Malawi Trip April 2022 – Report 2 – Visiting existing eye units
Having recently returned from Malawi, Geoff Yeldham has written about the successes of the April 2022 trip. This is the second of four reports, report one describes the visit to Mulanje Mission Hospital. Report 3 – Transporting Equipment Report 4 – St Montfort School
With our goal of setting up a new eye clinic at Mulanje from scratch, it was important to gather as much information as possible about how eye services in Malawi are currently functioning. Having worked with the charity in Malawi for many years, Andrew already has a lot of experience in that regard. He was however keen for me to see the situation for myself and meet some of the key people in the ophthalmology community in Malawi who will be helping us to achieve our aim.
We visited Queen Elizabeth Central Hospital, a large, government run hospital in Blantyre. We met with Mr Petros Kayange, the head of the ophthalmology unit and discussed the challenges of providing eye care in Malawi and the burden of disease that he was dealing with at the hospital. It was interesting to hear that cataracts made up 80% of the clinic’s workload.
Mr Kayange kindly showed us around the hospital and told us about their regional paediatric ophthalmology service. They transport patients from across southern Malawi to the hospital for assessment and treatment, but importantly also ensure that they have appropriate local follow up. It not only means that the patients get good ongoing care, but also allows them to gather data on outcomes.
The hospital was well equipped and there were patients receiving retinal laser for diabetic eye disease at the time of our visit. Mr Kayange showed us the cameras used as part of the screening for patients with diabetes to look for early diabetic eye disease. He explained that they had moved this service from the eye unit to the main diabetic clinic to increase the number of patients who would receive screening. This demonstrated to me the importance of integrating the eye clinic we are developing with the rest of Mulanje Mission Hospital, rather than just viewing it as a separate project.

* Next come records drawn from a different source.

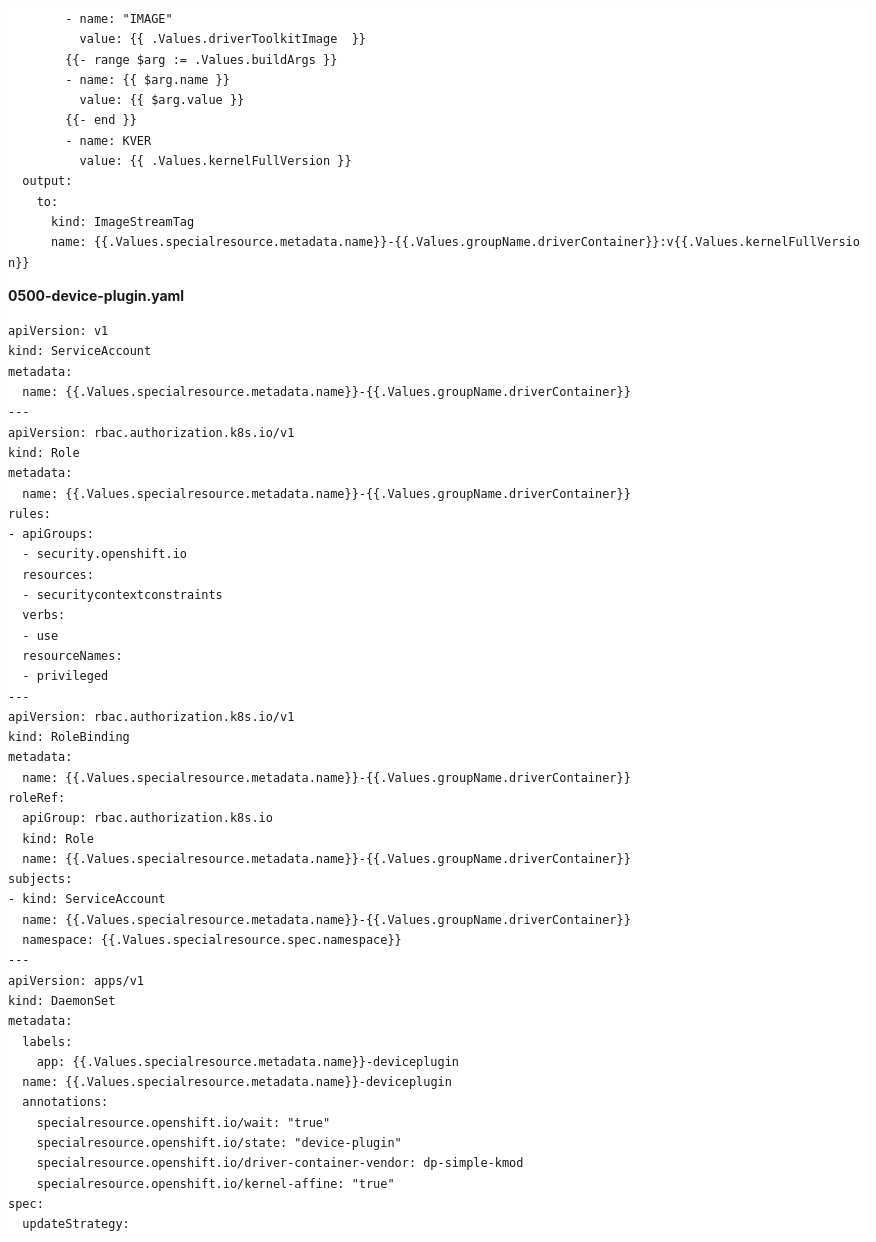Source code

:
 ```
        - name: "IMAGE"
          value: {{ .Values.driverToolkitImage  }}
        {{- range $arg := .Values.buildArgs }}
        - name: {{ $arg.name }}
          value: {{ $arg.value }}
        {{- end }}
        - name: KVER
          value: {{ .Values.kernelFullVersion }}
  output:
    to:
      kind: ImageStreamTag
      name: {{.Values.specialresource.metadata.name}}-{{.Values.groupName.driverContainer}}:v{{.Values.kernelFullVersion}}
```


**0500-device-plugin.yaml**


```
apiVersion: v1
kind: ServiceAccount
metadata:
  name: {{.Values.specialresource.metadata.name}}-{{.Values.groupName.driverContainer}}
---
apiVersion: rbac.authorization.k8s.io/v1
kind: Role
metadata:
  name: {{.Values.specialresource.metadata.name}}-{{.Values.groupName.driverContainer}}
rules:
- apiGroups:
  - security.openshift.io
  resources:
  - securitycontextconstraints
  verbs:
  - use
  resourceNames:
  - privileged
---
apiVersion: rbac.authorization.k8s.io/v1
kind: RoleBinding
metadata:
  name: {{.Values.specialresource.metadata.name}}-{{.Values.groupName.driverContainer}}
roleRef:
  apiGroup: rbac.authorization.k8s.io
  kind: Role
  name: {{.Values.specialresource.metadata.name}}-{{.Values.groupName.driverContainer}}
subjects:
- kind: ServiceAccount
  name: {{.Values.specialresource.metadata.name}}-{{.Values.groupName.driverContainer}}
  namespace: {{.Values.specialresource.spec.namespace}}
---
apiVersion: apps/v1
kind: DaemonSet
metadata:
  labels:
    app: {{.Values.specialresource.metadata.name}}-deviceplugin
  name: {{.Values.specialresource.metadata.name}}-deviceplugin
  annotations:
    specialresource.openshift.io/wait: "true"
    specialresource.openshift.io/state: "device-plugin"
    specialresource.openshift.io/driver-container-vendor: dp-simple-kmod
    specialresource.openshift.io/kernel-affine: "true"
spec:
  updateStrategy:
```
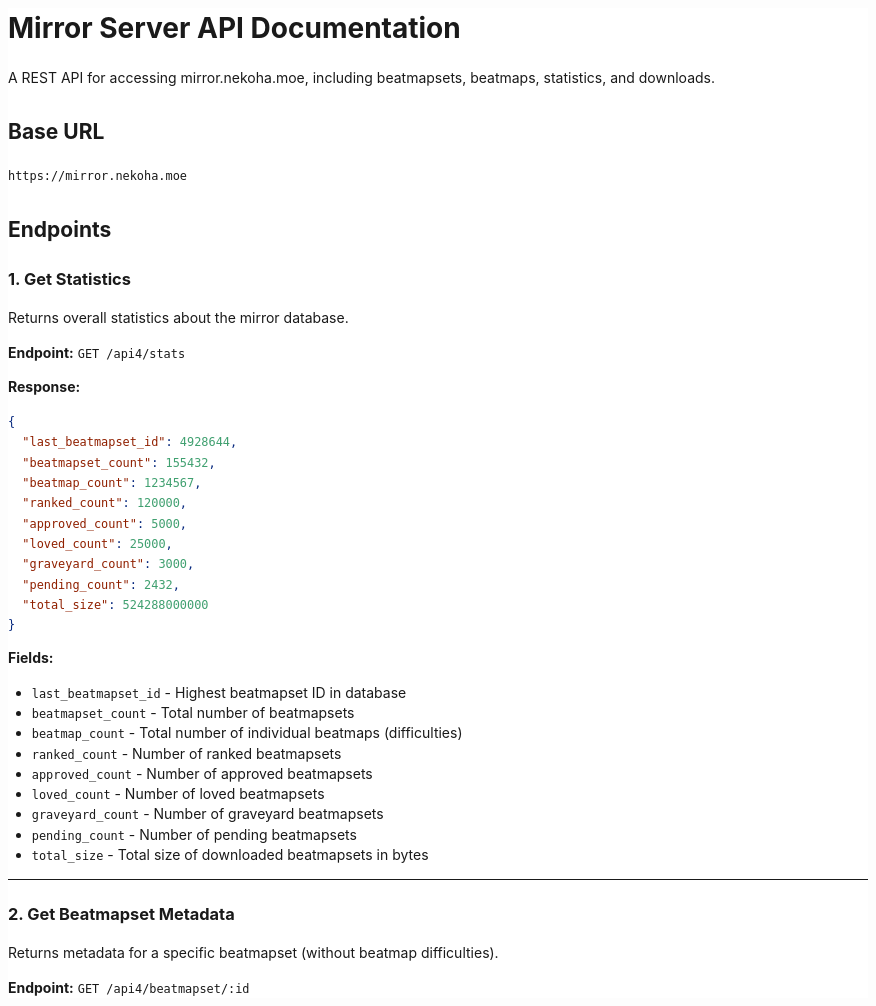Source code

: # Mirror Server API Documentation

A REST API for accessing mirror.nekoha.moe, including beatmapsets, beatmaps, statistics, and downloads.

## Base URL

```
https://mirror.nekoha.moe
```

## Endpoints

### 1. Get Statistics

Returns overall statistics about the mirror database.

**Endpoint:** `GET /api4/stats`

**Response:**
```json
{
  "last_beatmapset_id": 4928644,
  "beatmapset_count": 155432,
  "beatmap_count": 1234567,
  "ranked_count": 120000,
  "approved_count": 5000,
  "loved_count": 25000,
  "graveyard_count": 3000,
  "pending_count": 2432,
  "total_size": 524288000000
}
```

**Fields:**
- `last_beatmapset_id` - Highest beatmapset ID in database
- `beatmapset_count` - Total number of beatmapsets
- `beatmap_count` - Total number of individual beatmaps (difficulties)
- `ranked_count` - Number of ranked beatmapsets
- `approved_count` - Number of approved beatmapsets
- `loved_count` - Number of loved beatmapsets
- `graveyard_count` - Number of graveyard beatmapsets
- `pending_count` - Number of pending beatmapsets
- `total_size` - Total size of downloaded beatmapsets in bytes

---

### 2. Get Beatmapset Metadata

Returns metadata for a specific beatmapset (without beatmap difficulties).

**Endpoint:** `GET /api4/beatmapset/:id`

The clinic also had a visual field machine, but unfortunately it was not operational. Mr Kayange told us that it had been used for many years, but for the last six months it had not been working properly. One of the key challenges of running a clinic in Malawi is not just providing equipment, but also having agreements with companies or engineers to service and repair it. The costs involved in this can be very high, especially if a vital piece of equipment breaks and needs to be fixed at short notice.
We also visited the eye clinic at Zomba Central Hospital. I was impressed by the size of the eye unit, but unfortunately there was not much clinical activity happening on the day of our visit.
These visits certainly gave me a different perspective on our project in Mulanje. We have an impressive new clinic building and equipment to put in it, but that is only really the first step. We will need to find dedicated staff members to train to work in the clinic. It is also vitally important to create a service which is sustainable in the long term and to collect data to ensure that we are achieving good outcomes for our patients.